The totalitarian movements aim at and succeed in organizing masses
not classes, like the old interest parties of the Continental nation-states; not
citizens with opinions about, and interests in, the handling of public affairs,
like the parties of Anglo-Saxon countries.
p.308
Totalitarian movements are possible wherever there are masses who for
one reason or another have acquired the appetite for political organization.
Masses are not held together by a consciousness of common interest and they
lack that specific class articulateness which is expressed in determined,
limited, and obtainable goals. The term masses applies only where we deal
with people who either because of sheer numbers, or indifference, or a
combination of both, cannot be integrated into any organization based on
common interest, into political parties or municipal governments or professional
organizations or trade unions. Potentially, they exist in every country
and form the majority of those large numbers of neutral, politically
indifferent people who never join a party and hardly ever go to the polls.
It was characteristic of the rise of the Nazi movement in Germany and
of the Communist movements in Europe after 1930 that they recruited
their members from this mass of apparently indifferent people whom all
other parties had given up as too apathetic or too stupid for their attention.
The result was that the majority of their membership consisted of
people who never before had appeared on the political scene. This permitted
the introduction of entirely new methods into political propaganda,
and indifference to the arguments of political opponents; these movements
not only placed themselves outside and against the party system as
a whole, they found a membership that had never been reached, never
been "spoiled" by the party system. Therefore they did not need to refute
opposing arguments and consistently preferred methods which ended in
death rather than persuasion, which spelled terror rather than conviction.
They presented disagreements as invariably originating in deep natural,
social, or psychological sources beyond the control of the individual and
therefore beyond the power of reason. This would have been a shortcoming
only if they had sincerely entered into competition with other parties;
it was not if they were sure of dealing with people who had reason to be
equally hostile to all parties.
The success of totalitarian movements among the masses meant the end
of two illusions of democratically ruled countries in general and of European
nation-states and their party system in particular. The first was that
the people in its majority had taken an active part in government and that
each individual was in sympathy with one's own or somebody else's party.

━━━━━━━━━━━━━━━━━━━━━━━━━━━━━━

## EXPLORE THE MATERIAL
1. In the passage on totalitarian movements and masses, list every kind of organization based on common interest that masses cannot be integrated into.
2. Carry on the passage on totalitarian movements and masses from its final sentence.

## DATA FOR REVIEW

━━━━━━━━━━━━━━━━━━━━━━━━━━━━━━

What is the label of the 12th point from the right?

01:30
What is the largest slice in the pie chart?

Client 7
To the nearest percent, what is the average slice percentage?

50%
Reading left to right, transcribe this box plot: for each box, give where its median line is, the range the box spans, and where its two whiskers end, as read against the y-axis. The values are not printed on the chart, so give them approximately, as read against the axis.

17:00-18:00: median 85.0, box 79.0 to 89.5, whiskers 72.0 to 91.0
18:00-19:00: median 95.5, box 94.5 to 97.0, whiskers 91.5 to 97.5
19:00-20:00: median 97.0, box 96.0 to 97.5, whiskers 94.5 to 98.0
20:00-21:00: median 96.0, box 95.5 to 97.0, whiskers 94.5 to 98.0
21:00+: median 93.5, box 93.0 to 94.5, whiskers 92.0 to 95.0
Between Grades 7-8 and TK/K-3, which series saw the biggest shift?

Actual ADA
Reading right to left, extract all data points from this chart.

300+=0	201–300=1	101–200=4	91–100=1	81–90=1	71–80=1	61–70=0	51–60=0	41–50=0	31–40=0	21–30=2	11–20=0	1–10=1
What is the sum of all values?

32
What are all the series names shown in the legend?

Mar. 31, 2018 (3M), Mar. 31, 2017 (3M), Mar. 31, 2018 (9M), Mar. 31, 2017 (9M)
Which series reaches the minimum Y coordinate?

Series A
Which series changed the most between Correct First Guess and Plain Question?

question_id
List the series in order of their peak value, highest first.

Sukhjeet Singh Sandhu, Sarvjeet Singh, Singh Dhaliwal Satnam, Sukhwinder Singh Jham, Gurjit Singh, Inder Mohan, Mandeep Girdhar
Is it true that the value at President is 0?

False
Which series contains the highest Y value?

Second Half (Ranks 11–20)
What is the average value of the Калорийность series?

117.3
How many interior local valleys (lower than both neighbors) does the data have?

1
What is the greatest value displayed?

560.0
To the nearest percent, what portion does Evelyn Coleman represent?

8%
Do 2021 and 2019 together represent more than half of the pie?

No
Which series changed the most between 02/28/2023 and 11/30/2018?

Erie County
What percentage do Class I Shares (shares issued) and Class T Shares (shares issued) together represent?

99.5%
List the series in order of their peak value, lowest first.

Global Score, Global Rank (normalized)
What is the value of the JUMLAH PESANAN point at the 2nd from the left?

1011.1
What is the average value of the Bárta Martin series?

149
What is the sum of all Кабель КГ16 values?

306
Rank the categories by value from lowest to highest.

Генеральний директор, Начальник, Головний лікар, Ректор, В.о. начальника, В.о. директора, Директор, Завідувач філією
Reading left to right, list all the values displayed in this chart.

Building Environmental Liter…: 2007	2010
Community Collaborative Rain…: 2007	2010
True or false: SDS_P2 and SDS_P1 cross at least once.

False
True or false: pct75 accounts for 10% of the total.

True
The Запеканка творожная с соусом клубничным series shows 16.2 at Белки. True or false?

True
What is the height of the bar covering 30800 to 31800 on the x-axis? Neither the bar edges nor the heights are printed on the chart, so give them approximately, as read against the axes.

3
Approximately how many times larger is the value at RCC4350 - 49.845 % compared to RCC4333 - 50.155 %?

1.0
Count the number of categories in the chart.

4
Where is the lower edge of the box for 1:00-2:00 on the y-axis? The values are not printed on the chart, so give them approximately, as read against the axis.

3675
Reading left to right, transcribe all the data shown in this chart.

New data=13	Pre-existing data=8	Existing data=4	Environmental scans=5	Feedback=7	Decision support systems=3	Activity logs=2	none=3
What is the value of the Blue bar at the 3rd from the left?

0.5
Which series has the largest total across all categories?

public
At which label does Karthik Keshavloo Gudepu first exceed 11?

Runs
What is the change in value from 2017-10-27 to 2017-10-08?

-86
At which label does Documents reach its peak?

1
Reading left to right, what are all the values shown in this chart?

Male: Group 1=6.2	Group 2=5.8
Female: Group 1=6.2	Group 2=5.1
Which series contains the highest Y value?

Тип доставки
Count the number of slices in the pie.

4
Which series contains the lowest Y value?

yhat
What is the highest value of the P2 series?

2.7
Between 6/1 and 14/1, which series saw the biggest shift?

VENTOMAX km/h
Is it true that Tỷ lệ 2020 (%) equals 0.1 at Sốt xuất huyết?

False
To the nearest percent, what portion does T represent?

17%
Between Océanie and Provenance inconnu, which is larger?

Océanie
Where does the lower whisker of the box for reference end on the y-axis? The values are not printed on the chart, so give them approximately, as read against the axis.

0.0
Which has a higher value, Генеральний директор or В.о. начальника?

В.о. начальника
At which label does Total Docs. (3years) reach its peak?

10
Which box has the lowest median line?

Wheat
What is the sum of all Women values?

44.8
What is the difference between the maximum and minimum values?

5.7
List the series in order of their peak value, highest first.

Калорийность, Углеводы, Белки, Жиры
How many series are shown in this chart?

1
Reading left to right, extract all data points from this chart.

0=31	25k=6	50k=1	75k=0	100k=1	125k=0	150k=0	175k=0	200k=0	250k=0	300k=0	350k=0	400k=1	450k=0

━━━━━━━━━━━━━━━━━━━━━━━━━━━━━━

## YOUR WRITTEN ANSWERS
1. political parties, municipal governments, professional organizations, trade unions

2.
On the contrary, the movements showed that the politically neutral and
indifferent masses could easily be the majority in a democratically ruled
country, that therefore a democracy could function according to rules
which are actively recognized by only a minority. The second democratic
illusion exploded by the totalitarian movements was that these politically
indifferent masses did not matter, that they were truly neutral and constituted
no more than the inarticulate backward setting for the political life
of the nation. Now they made apparent what no other organ of public
opinion had ever been able to show, namely, that democratic government
had rested as much on the silent approbation and tolerance of the indifferent
and inarticulate sections of the people as on the articulate and visible institutions
and organizations of the country. Thus when the totalitarian
movements invaded Parliament with their contempt for parliamentary government,
they merely appeared inconsistent: actually, they succeeded in
convincing the people at large that parliamentary majorities were spurious
and did not necessarily correspond to the realities of the country, thereby
undermining the self-respect and the confidence of governments which
also believed in majority rule rather than in their constitutions.
It has frequently been pointed out that totalitarian movements use and
abuse democratic freedoms in order to abolish them. This is not just devilish
cleverness on the part of the leaders or childish stupidity on the part
of the masses. Democratic freedoms may be based on the equality of all
citizens before the law; yet they acquire their meaning and function
organically only where the citizens belong to and are represented by groups
or form a social and political hierarchy. The breakdown of the class system,
the only social and political stratification of the European nation-states,
certainly was "one of the most dramatic events in recent German history"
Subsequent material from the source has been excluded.